ACTION ITEM
The records that follow are to be repeated exactly, in full.

RECORDS SHOWN

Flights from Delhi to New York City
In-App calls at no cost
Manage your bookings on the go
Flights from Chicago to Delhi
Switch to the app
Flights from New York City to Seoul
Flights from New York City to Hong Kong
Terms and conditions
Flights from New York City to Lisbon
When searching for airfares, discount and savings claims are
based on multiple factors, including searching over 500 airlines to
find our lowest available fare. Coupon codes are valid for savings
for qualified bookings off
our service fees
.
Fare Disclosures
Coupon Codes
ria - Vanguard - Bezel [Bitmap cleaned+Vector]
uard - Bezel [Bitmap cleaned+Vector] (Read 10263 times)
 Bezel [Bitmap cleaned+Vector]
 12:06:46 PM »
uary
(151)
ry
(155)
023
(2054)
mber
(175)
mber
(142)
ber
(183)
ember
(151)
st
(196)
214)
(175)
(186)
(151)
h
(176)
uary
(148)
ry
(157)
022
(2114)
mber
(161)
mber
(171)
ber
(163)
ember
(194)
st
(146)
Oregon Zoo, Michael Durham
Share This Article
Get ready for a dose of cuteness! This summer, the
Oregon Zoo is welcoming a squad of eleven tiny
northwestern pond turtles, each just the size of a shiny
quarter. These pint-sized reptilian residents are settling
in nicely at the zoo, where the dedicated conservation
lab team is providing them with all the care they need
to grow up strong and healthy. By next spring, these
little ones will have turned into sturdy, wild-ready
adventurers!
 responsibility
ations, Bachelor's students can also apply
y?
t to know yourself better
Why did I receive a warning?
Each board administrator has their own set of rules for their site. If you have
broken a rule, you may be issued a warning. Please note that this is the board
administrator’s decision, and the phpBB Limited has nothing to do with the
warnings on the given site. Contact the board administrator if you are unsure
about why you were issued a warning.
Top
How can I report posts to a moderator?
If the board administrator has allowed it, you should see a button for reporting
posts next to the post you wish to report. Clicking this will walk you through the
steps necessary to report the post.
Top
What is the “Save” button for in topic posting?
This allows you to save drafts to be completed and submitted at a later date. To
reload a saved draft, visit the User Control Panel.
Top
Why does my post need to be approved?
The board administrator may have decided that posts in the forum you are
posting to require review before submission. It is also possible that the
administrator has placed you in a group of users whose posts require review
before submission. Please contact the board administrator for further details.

RESPONSE FOR THIS EXERCISE
Flights from Delhi to New York City
In-App calls at no cost
Manage your bookings on the go
Flights from Chicago to Delhi
Switch to the app
Flights from New York City to Seoul
Flights from New York City to Hong Kong
Terms and conditions
Flights from New York City to Lisbon
When searching for airfares, discount and savings claims are
based on multiple factors, including searching over 500 airlines to
find our lowest available fare. Coupon codes are valid for savings
for qualified bookings off
our service fees
.
Fare Disclosures
Coupon Codes
ria - Vanguard - Bezel [Bitmap cleaned+Vector]
uard - Bezel [Bitmap cleaned+Vector] (Read 10263 times)
 Bezel [Bitmap cleaned+Vector]
 12:06:46 PM »
uary
(151)
ry
(155)
023
(2054)
mber
(175)
mber
(142)
ber
(183)
ember
(151)
st
(196)
214)
(175)
(186)
(151)
h
(176)
uary
(148)
ry
(157)
022
(2114)
mber
(161)
mber
(171)
ber
(163)
ember
(194)
st
(146)
Oregon Zoo, Michael Durham
Share This Article
Get ready for a dose of cuteness! This summer, the
Oregon Zoo is welcoming a squad of eleven tiny
northwestern pond turtles, each just the size of a shiny
quarter. These pint-sized reptilian residents are settling
in nicely at the zoo, where the dedicated conservation
lab team is providing them with all the care they need
to grow up strong and healthy. By next spring, these
little ones will have turned into sturdy, wild-ready
adventurers!
 responsibility
ations, Bachelor's students can also apply
y?
t to know yourself better
Why did I receive a warning?
Each board administrator has their own set of rules for their site. If you have
broken a rule, you may be issued a warning. Please note that this is the board
administrator’s decision, and the phpBB Limited has nothing to do with the
warnings on the given site. Contact the board administrator if you are unsure
about why you were issued a warning.
Top
How can I report posts to a moderator?
If the board administrator has allowed it, you should see a button for reporting
posts next to the post you wish to report. Clicking this will walk you through the
steps necessary to report the post.
Top
What is the “Save” button for in topic posting?
This allows you to save drafts to be completed and submitted at a later date. To
reload a saved draft, visit the User Control Panel.
Top
Why does my post need to be approved?
The board administrator may have decided that posts in the forum you are
posting to require review before submission. It is also possible that the
administrator has placed you in a group of users whose posts require review
before submission. Please contact the board administrator for further details.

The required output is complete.